(Records supplied Opens)

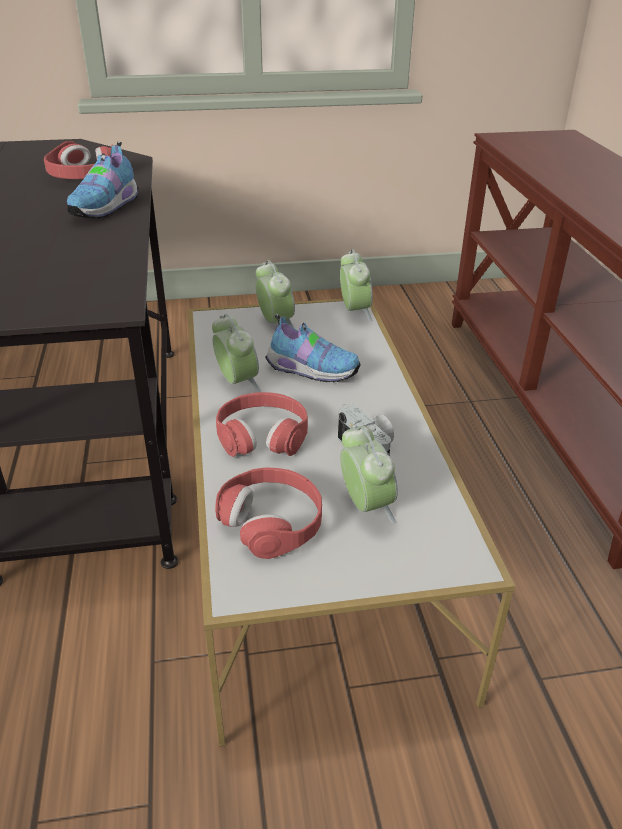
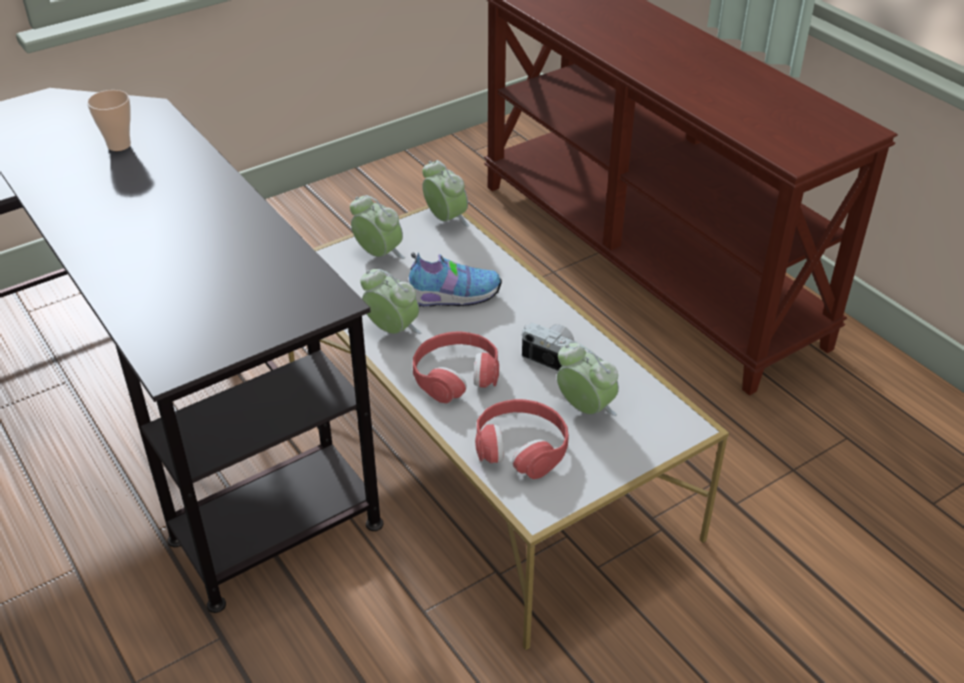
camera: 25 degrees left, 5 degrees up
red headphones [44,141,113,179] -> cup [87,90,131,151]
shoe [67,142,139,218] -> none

(Records supplied Closes)
(Records supplied Opens)

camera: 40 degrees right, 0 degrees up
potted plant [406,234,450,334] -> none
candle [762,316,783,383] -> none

(Records supplied Closes)
(Records supplied Opens)

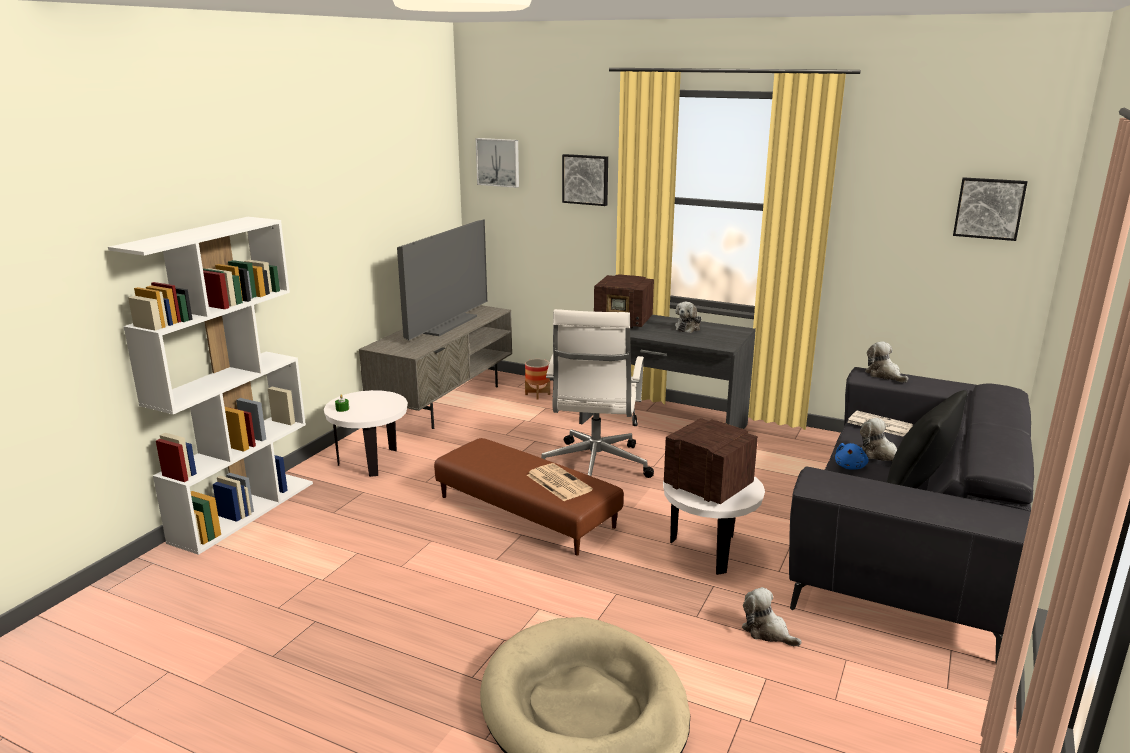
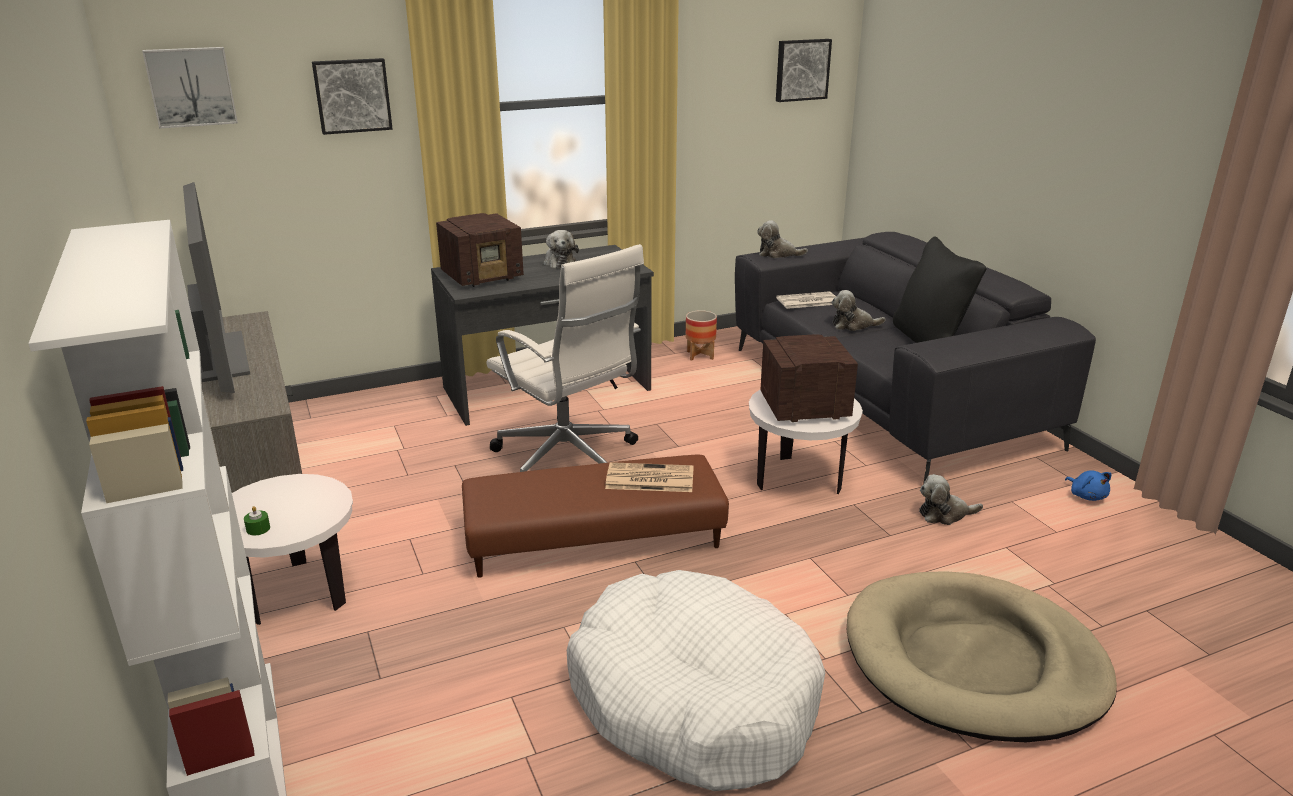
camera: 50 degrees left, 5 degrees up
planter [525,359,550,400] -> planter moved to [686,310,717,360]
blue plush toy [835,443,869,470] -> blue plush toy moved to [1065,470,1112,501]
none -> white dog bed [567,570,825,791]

(Records supplied Closes)

**Brief:** Repeat, exactly as they stand above, the lines from the line with "potted plant [406,234,450,334] -> none" to the line with "candle [762,316,783,383] -> none", both lines included.

**Solution:**
potted plant [406,234,450,334] -> none
candle [762,316,783,383] -> none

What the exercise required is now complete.